■ Required tasks
A. Which reference numbers does the TFT fabrication passage assign to protective films?
B. Can you print the TFT fabrication passage verbatim from "The protective film 106" to "111. (FIG. 5C)"?

■ Document passage
######

The protective film 106 comprising SiOxNy and the polycrystalline silicon film 107 are patterned into an island form by using the same photoresist mask, to form protective films 108 and 109, and semiconductor layers 110 and 111. (FIG. 5C)
After removing the photoresist mask, another photoresist is applied, and the substrate 100 is exposed to light from the back surface thereof, to form a photoresist mask 112 by using the gate wiring 102 as a mask in a self alignment manner. The amount of exposure is adjusted in such a manner that the photoresist mask 112 has the same pattern as the gate wiring 102. The protective films 108 and 109 are patterned by using the photoresist mask 112 to form protective films 113 and 114. (FIG. 5D)
In the state where the photoresist mask 112 is present, a phosphorus ion as an impurity ion endowing an N type conductivity is added to the semiconductor layers 110 and 111 by a plasma doping method. In the semiconductor layers 110 and 111, N type impurity regions 115S, 115D, 116S, and 116D are formed. (FIG. 5E)
After removing the photoresist mask 112, another photoresist is applied, and exposure is conducted from the back surface, to form a photoresist mask 117 by using the gate wiring 102 as a mask. In this case, the amount of exposure is increased from the preceding exposure from the back surface, i.e., over-exposure, to make the mask 112 thinner than the width of the gate wiring 102, and thus the side surface of the mask 117 is made inside the side surface of the gate wiring 102. The width of the mask 117 in the channel length direction determines the channel amount of the TFT, and the distance from the side surface of the gate wiring 102 to the side surface of the mask 117 shifted inside therefrom determines the length of the low concentration impurity region. In this example, the side surface of the mask 117 is shifted inside from the side surface of the gate wiring 102 by about 1 μm.

######

■ Provided material

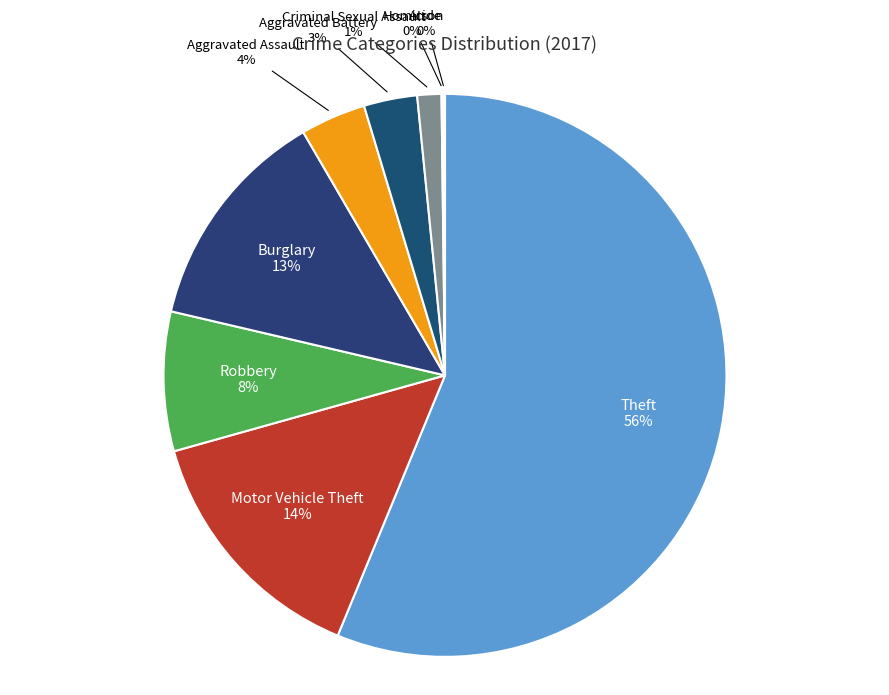

Which has a higher value, Burglary or Motor Vehicle Theft?

Motor Vehicle Theft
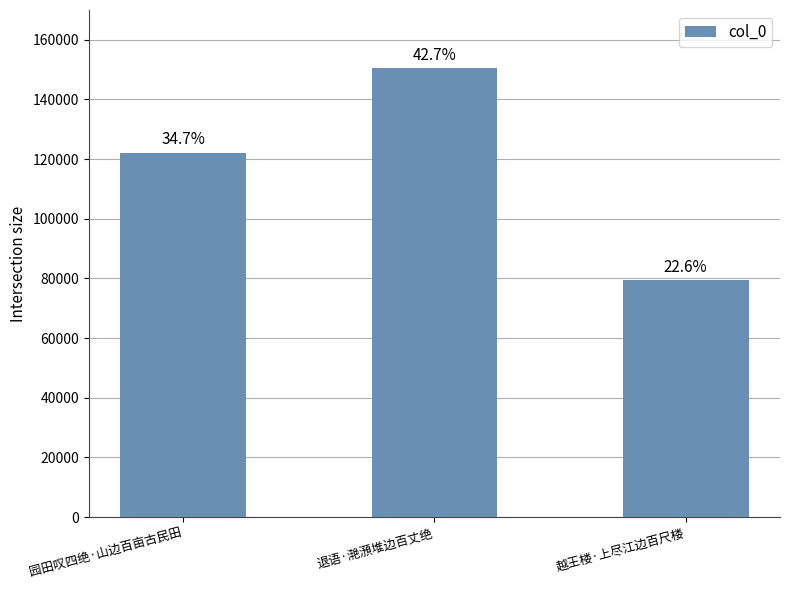

How many bars are there in total?

3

######

■ Answers to the tasks
A. 106, 108, 109, 113, 114

B.
The protective film 106 comprising SiOxNy and the polycrystalline silicon film 107 are patterned into an island form by using the same photoresist mask, to form protective films 108 and 109, and semiconductor layers 110 and 111. (FIG. 5C)